**Given records**
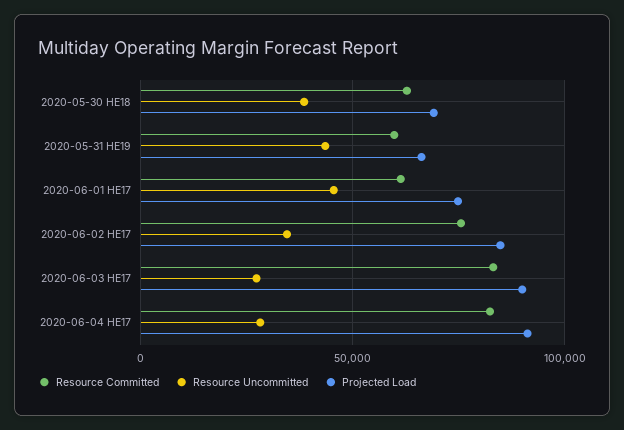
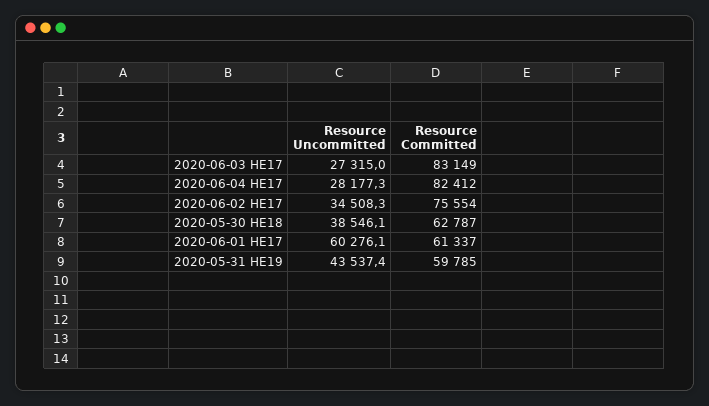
  {
    "Resource Committed": {
      "2020-05-30 HE18": 62787,
      "2020-05-31 HE19": 59785,
      "2020-06-01 HE17": 61337,
      "2020-06-02 HE17": 75554,
      "2020-06-03 HE17": 83149,
      "2020-06-04 HE17": 82412
    },
    "Resource Uncommitted": {
      "2020-05-30 HE18": 38546.1,
      "2020-05-31 HE19": 43537.4,
-     "2020-06-01 HE17": 45000,
+     "2020-06-01 HE17": 60276.1,
      "2020-06-02 HE17": 34508.3,
      "2020-06-03 HE17": 27315,
      "2020-06-04 HE17": 28177.3
-   },
+   }
-   "Projected Load": {
-     "2020-05-30 HE18": 70000,
-     "2020-05-31 HE19": 65000,
-     "2020-06-01 HE17": 75000,
-     "2020-06-02 HE17": 85000,
-     "2020-06-03 HE17": 90000,
-     "2020-06-04 HE17": 90000
-   }
  }

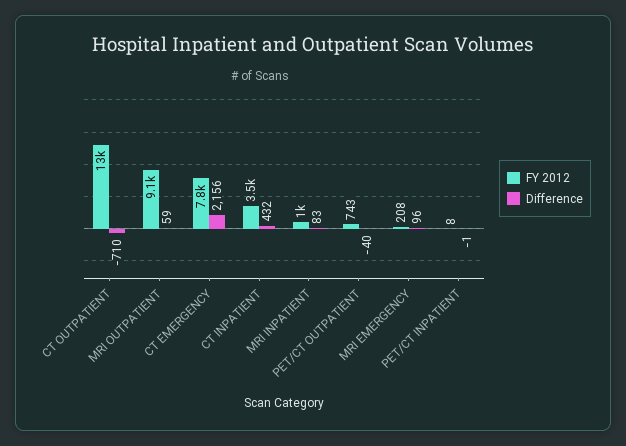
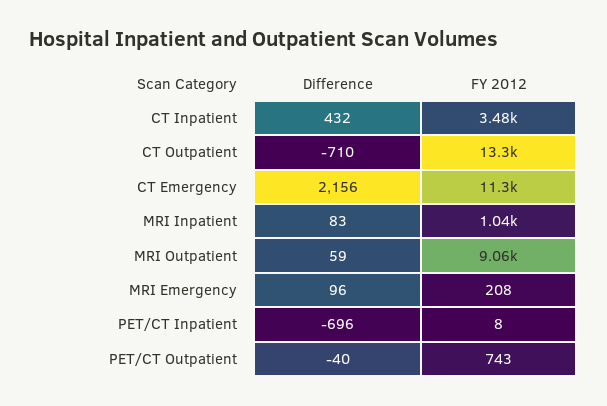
  {
    "FY 2012": {
      "CT OUTPATIENT": 13300,
      "MRI OUTPATIENT": 9060,
-     "CT EMERGENCY": 7800,
+     "CT EMERGENCY": 11300,
      "CT INPATIENT": 3480,
      "MRI INPATIENT": 1040,
      "PET/CT OUTPATIENT": 743,
      "MRI EMERGENCY": 208,
      "PET/CT INPATIENT": 8
    },
    "Difference": {
      "CT OUTPATIENT": -710,
      "MRI OUTPATIENT": 59,
      "CT EMERGENCY": 2156,
      "CT INPATIENT": 432,
      "MRI INPATIENT": 83,
      "PET/CT OUTPATIENT": -40,
      "MRI EMERGENCY": 96,
-     "PET/CT INPATIENT": -1
+     "PET/CT INPATIENT": -696
    }
  }

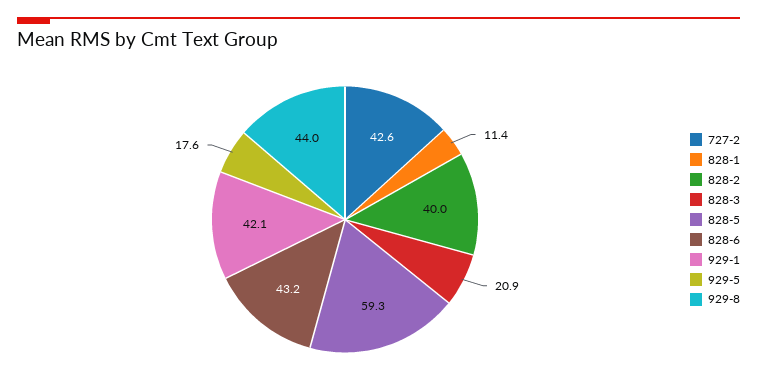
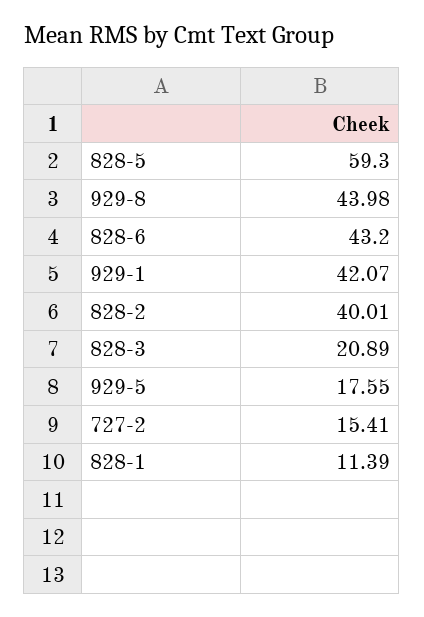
  {
-   "727-2": 42.6,
+   "727-2": 15.41,
    "828-1": 11.39,
    "828-2": 40.01,
    "828-3": 20.89,
    "828-5": 59.3,
    "828-6": 43.2,
    "929-1": 42.07,
    "929-5": 17.55,
    "929-8": 43.98
  }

**What to work on**
Quote every line of the records above exactly; no picture is to be copied.

**Solved problem**
  {
    "Resource Committed": {
      "2020-05-30 HE18": 62787,
      "2020-05-31 HE19": 59785,
      "2020-06-01 HE17": 61337,
      "2020-06-02 HE17": 75554,
      "2020-06-03 HE17": 83149,
      "2020-06-04 HE17": 82412
    },
    "Resource Uncommitted": {
      "2020-05-30 HE18": 38546.1,
      "2020-05-31 HE19": 43537.4,
-     "2020-06-01 HE17": 45000,
+     "2020-06-01 HE17": 60276.1,
      "2020-06-02 HE17": 34508.3,
      "2020-06-03 HE17": 27315,
      "2020-06-04 HE17": 28177.3
-   },
+   }
-   "Projected Load": {
-     "2020-05-30 HE18": 70000,
-     "2020-05-31 HE19": 65000,
-     "2020-06-01 HE17": 75000,
-     "2020-06-02 HE17": 85000,
-     "2020-06-03 HE17": 90000,
-     "2020-06-04 HE17": 90000
-   }
  }

  {
    "FY 2012": {
      "CT OUTPATIENT": 13300,
      "MRI OUTPATIENT": 9060,
-     "CT EMERGENCY": 7800,
+     "CT EMERGENCY": 11300,
      "CT INPATIENT": 3480,
      "MRI INPATIENT": 1040,
      "PET/CT OUTPATIENT": 743,
      "MRI EMERGENCY": 208,
      "PET/CT INPATIENT": 8
    },
    "Difference": {
      "CT OUTPATIENT": -710,
      "MRI OUTPATIENT": 59,
      "CT EMERGENCY": 2156,
      "CT INPATIENT": 432,
      "MRI INPATIENT": 83,
      "PET/CT OUTPATIENT": -40,
      "MRI EMERGENCY": 96,
-     "PET/CT INPATIENT": -1
+     "PET/CT INPATIENT": -696
    }
  }

  {
-   "727-2": 42.6,
+   "727-2": 15.41,
    "828-1": 11.39,
    "828-2": 40.01,
    "828-3": 20.89,
    "828-5": 59.3,
    "828-6": 43.2,
    "929-1": 42.07,
    "929-5": 17.55,
    "929-8": 43.98
  }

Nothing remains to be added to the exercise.